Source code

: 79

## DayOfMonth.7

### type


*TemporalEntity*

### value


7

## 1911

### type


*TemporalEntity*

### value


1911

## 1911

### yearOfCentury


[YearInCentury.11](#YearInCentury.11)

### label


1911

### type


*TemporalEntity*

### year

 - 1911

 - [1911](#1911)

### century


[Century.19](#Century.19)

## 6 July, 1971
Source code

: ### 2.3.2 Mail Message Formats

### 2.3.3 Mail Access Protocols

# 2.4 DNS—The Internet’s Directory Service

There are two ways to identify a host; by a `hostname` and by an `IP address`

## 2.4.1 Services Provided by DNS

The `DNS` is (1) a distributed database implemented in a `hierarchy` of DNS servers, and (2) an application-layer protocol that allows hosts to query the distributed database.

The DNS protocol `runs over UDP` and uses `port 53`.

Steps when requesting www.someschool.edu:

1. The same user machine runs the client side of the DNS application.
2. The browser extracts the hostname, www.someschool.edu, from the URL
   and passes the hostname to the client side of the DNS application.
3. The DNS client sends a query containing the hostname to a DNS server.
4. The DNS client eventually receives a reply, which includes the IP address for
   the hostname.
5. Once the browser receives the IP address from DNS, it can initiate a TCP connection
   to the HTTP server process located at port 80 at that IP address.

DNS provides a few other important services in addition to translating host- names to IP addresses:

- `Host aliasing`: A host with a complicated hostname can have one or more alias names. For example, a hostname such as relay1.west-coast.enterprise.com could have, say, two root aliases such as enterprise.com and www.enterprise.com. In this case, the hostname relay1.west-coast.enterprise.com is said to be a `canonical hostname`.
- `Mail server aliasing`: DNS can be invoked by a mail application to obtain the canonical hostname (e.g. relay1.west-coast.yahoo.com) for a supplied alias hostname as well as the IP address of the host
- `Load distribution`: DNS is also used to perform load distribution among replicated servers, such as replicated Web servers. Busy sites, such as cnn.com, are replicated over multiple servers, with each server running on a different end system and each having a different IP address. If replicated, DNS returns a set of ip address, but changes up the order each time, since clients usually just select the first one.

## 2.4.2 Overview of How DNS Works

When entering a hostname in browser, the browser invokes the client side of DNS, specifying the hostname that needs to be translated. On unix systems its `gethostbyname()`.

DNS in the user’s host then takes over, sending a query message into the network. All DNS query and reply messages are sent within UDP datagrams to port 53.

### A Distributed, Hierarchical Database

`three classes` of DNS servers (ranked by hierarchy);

******************************

**TASK PROMPT**
Write out the data again in full. Match it exactly.

**WORKED SOLUTION**
Source code

: 79

## DayOfMonth.7

### type


*TemporalEntity*

### value


7

## 1911

### type


*TemporalEntity*

### value


1911

## 1911

### yearOfCentury


[YearInCentury.11](#YearInCentury.11)

### label


1911

### type


*TemporalEntity*

### year

 - 1911

 - [1911](#1911)

### century


[Century.19](#Century.19)

## 6 July, 1971
Source code

: ### 2.3.2 Mail Message Formats

### 2.3.3 Mail Access Protocols

# 2.4 DNS—The Internet’s Directory Service

There are two ways to identify a host; by a `hostname` and by an `IP address`

## 2.4.1 Services Provided by DNS

The `DNS` is (1) a distributed database implemented in a `hierarchy` of DNS servers, and (2) an application-layer protocol that allows hosts to query the distributed database.

The DNS protocol `runs over UDP` and uses `port 53`.

Steps when requesting www.someschool.edu:

1. The same user machine runs the client side of the DNS application.
2. The browser extracts the hostname, www.someschool.edu, from the URL
   and passes the hostname to the client side of the DNS application.
3. The DNS client sends a query containing the hostname to a DNS server.
4. The DNS client eventually receives a reply, which includes the IP address for
   the hostname.
5. Once the browser receives the IP address from DNS, it can initiate a TCP connection
   to the HTTP server process located at port 80 at that IP address.

DNS provides a few other important services in addition to translating host- names to IP addresses:

- `Host aliasing`: A host with a complicated hostname can have one or more alias names. For example, a hostname such as relay1.west-coast.enterprise.com could have, say, two root aliases such as enterprise.com and www.enterprise.com. In this case, the hostname relay1.west-coast.enterprise.com is said to be a `canonical hostname`.
- `Mail server aliasing`: DNS can be invoked by a mail application to obtain the canonical hostname (e.g. relay1.west-coast.yahoo.com) for a supplied alias hostname as well as the IP address of the host
- `Load distribution`: DNS is also used to perform load distribution among replicated servers, such as replicated Web servers. Busy sites, such as cnn.com, are replicated over multiple servers, with each server running on a different end system and each having a different IP address. If replicated, DNS returns a set of ip address, but changes up the order each time, since clients usually just select the first one.

## 2.4.2 Overview of How DNS Works

When entering a hostname in browser, the browser invokes the client side of DNS, specifying the hostname that needs to be translated. On unix systems its `gethostbyname()`.

DNS in the user’s host then takes over, sending a query message into the network. All DNS query and reply messages are sent within UDP datagrams to port 53.

### A Distributed, Hierarchical Database

`three classes` of DNS servers (ranked by hierarchy);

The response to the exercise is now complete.